───── Recorded information
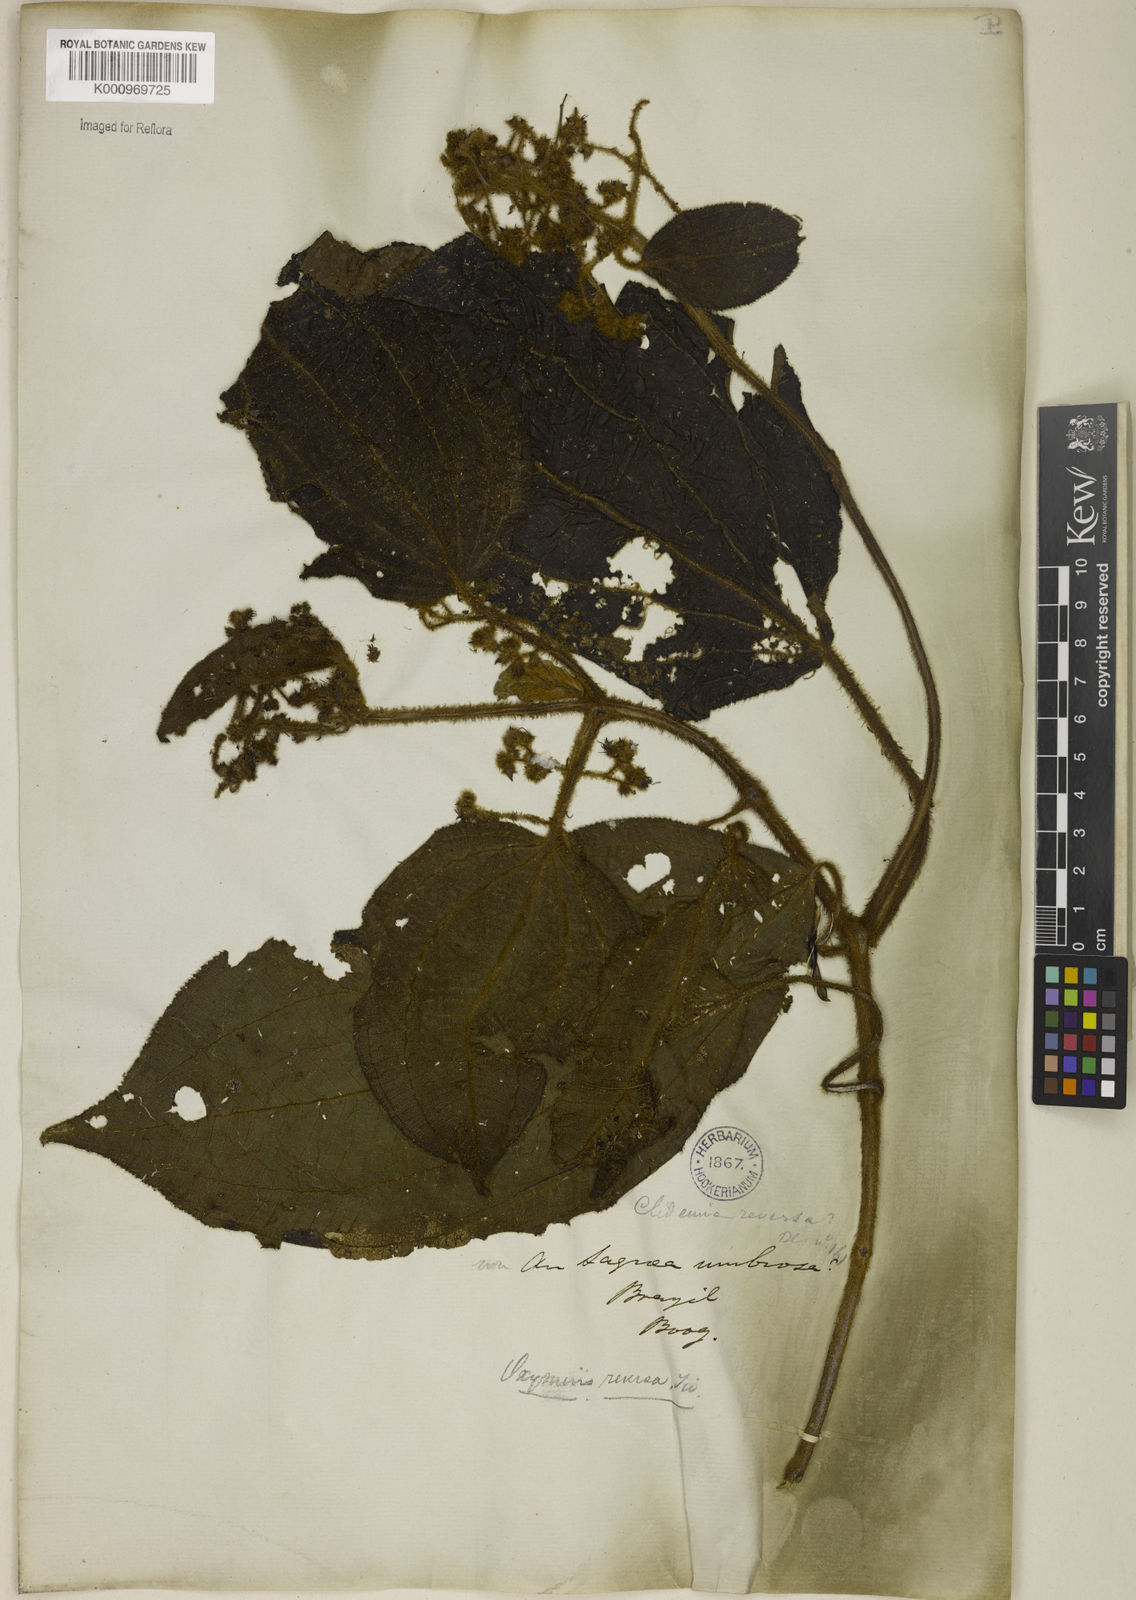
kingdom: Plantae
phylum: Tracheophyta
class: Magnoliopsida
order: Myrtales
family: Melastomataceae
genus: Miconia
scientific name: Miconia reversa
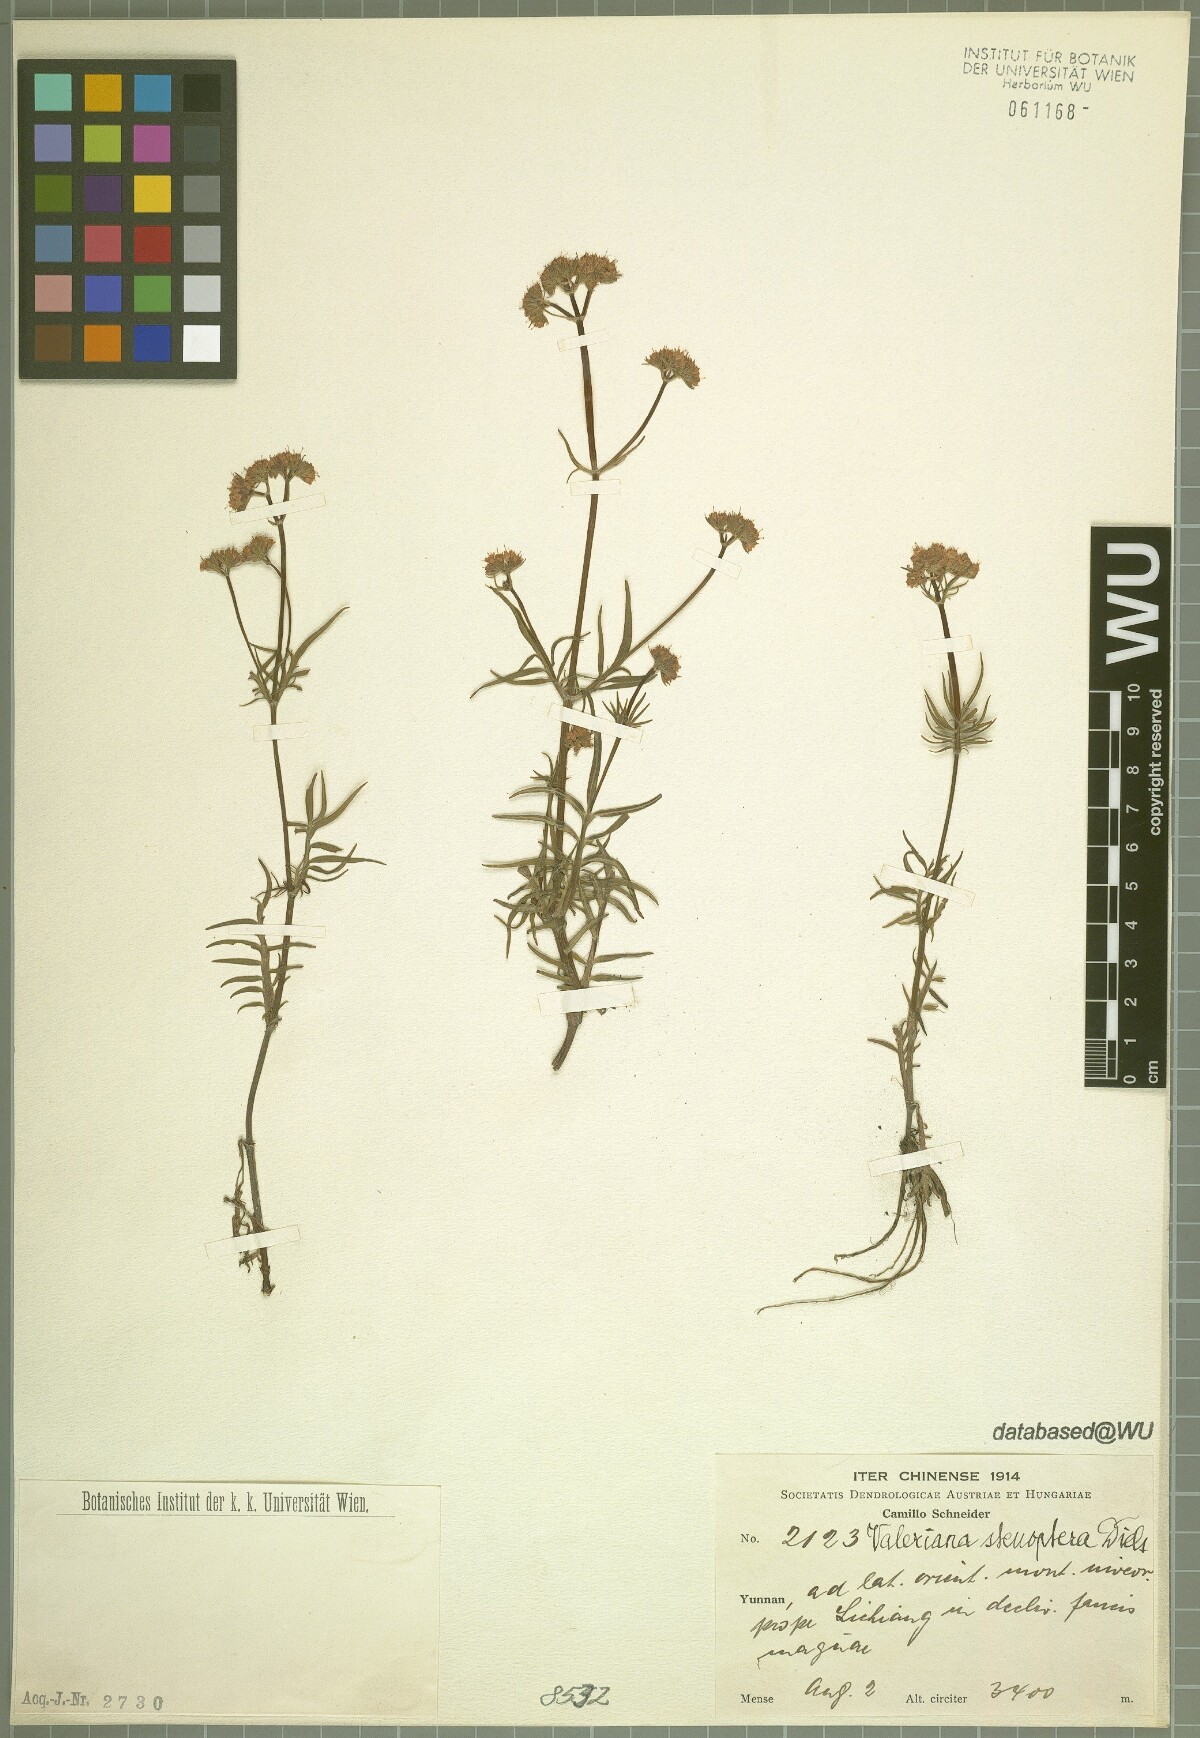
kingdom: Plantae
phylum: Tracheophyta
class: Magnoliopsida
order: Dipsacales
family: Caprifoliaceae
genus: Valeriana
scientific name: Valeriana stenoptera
──────────
───── Recorded information
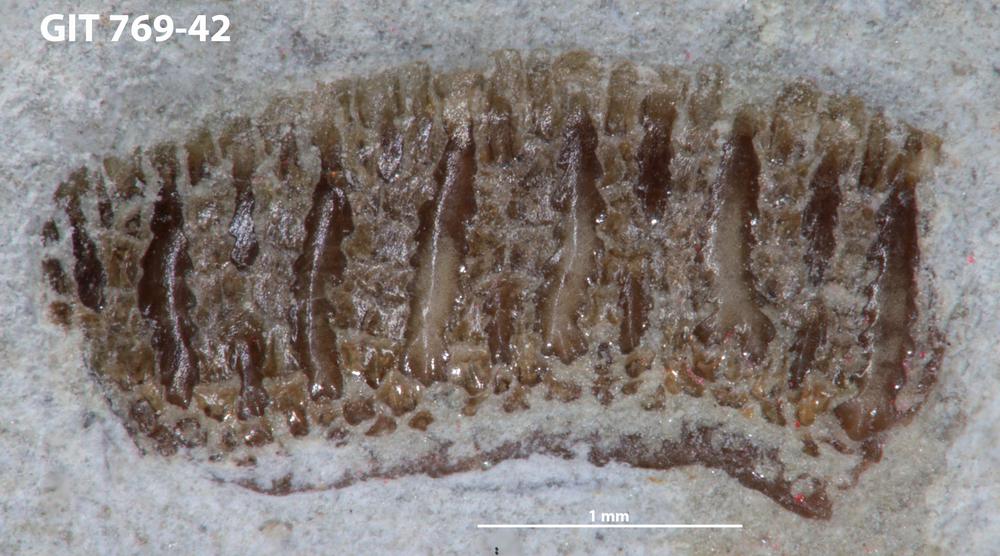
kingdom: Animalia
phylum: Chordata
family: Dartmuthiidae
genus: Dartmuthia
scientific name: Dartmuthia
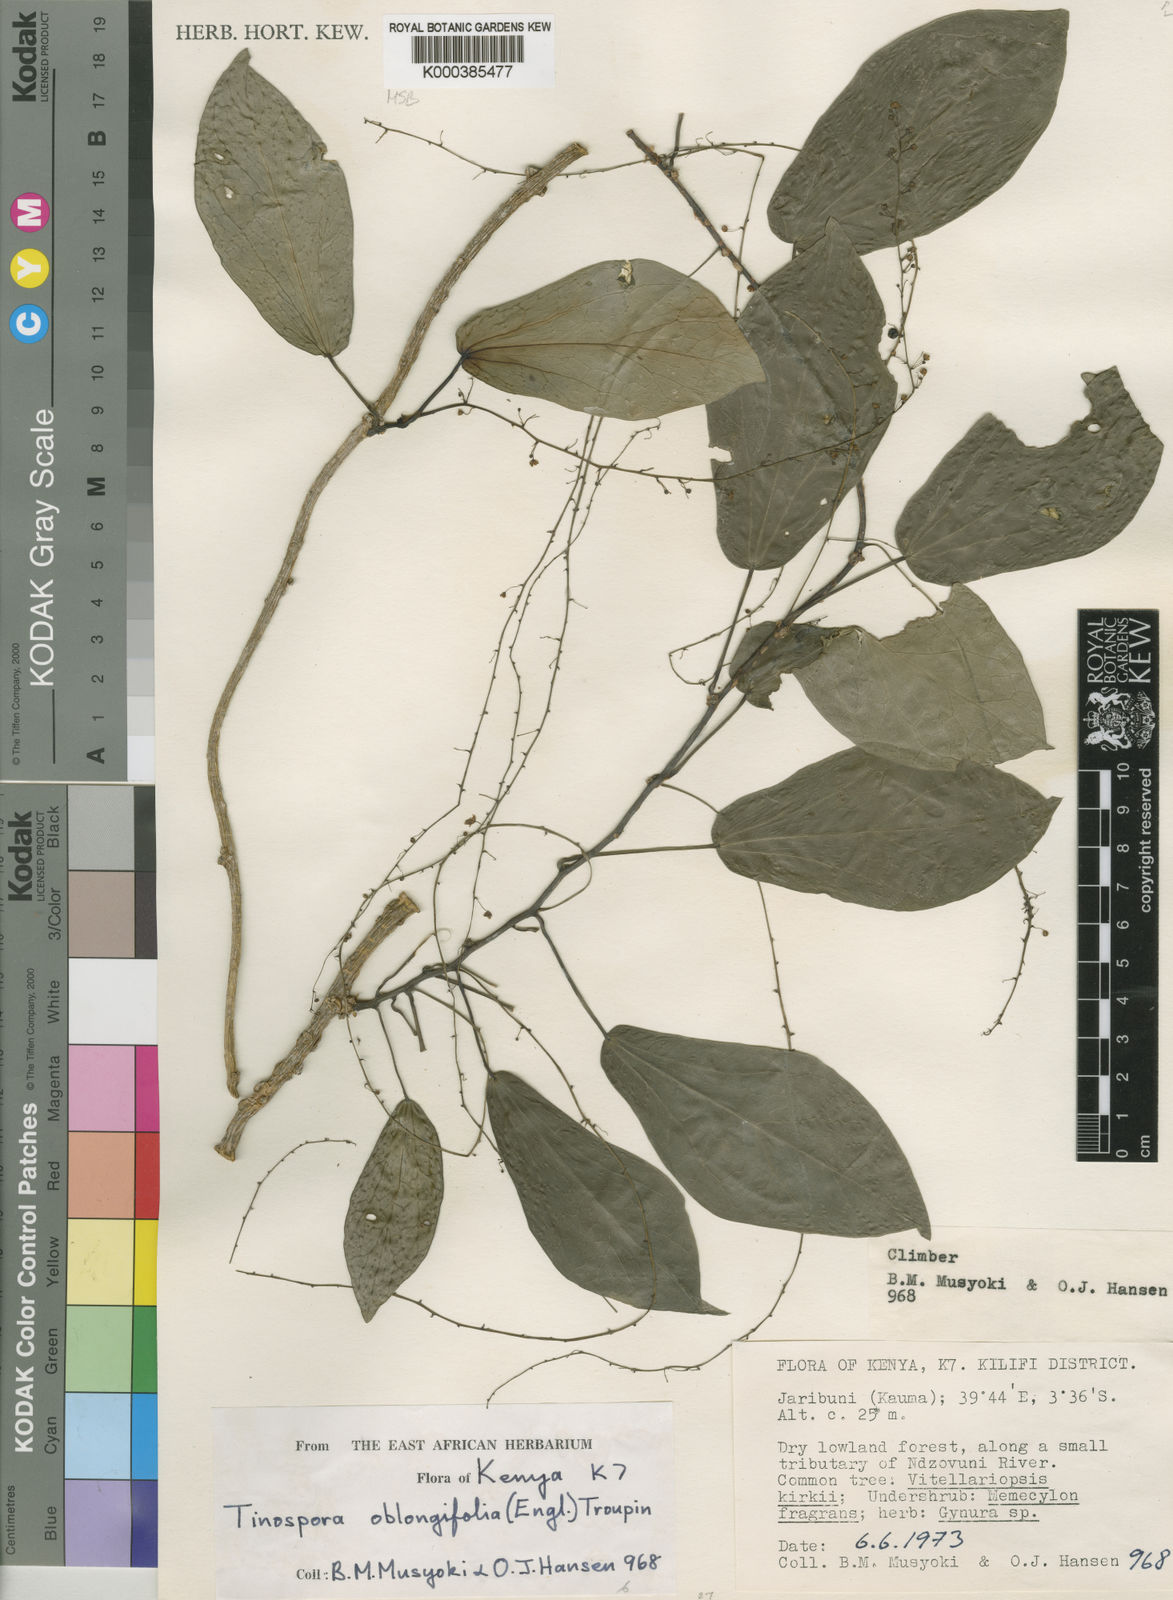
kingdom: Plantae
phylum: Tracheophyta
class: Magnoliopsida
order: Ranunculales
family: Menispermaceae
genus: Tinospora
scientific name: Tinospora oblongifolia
──────────
Exercise instructions: Format the lines from the one containing "order: Myrtales" through the one containing "genus: Valeriana" as a numbered list, omitting blank lines and leaving out the pictures.

Exercise answer:
1. order: Myrtales
2. family: Melastomataceae
3. genus: Miconia
4. scientific name: Miconia reversa
5. kingdom: Plantae
6. phylum: Tracheophyta
7. class: Magnoliopsida
8. order: Dipsacales
9. family: Caprifoliaceae
10. genus: Valeriana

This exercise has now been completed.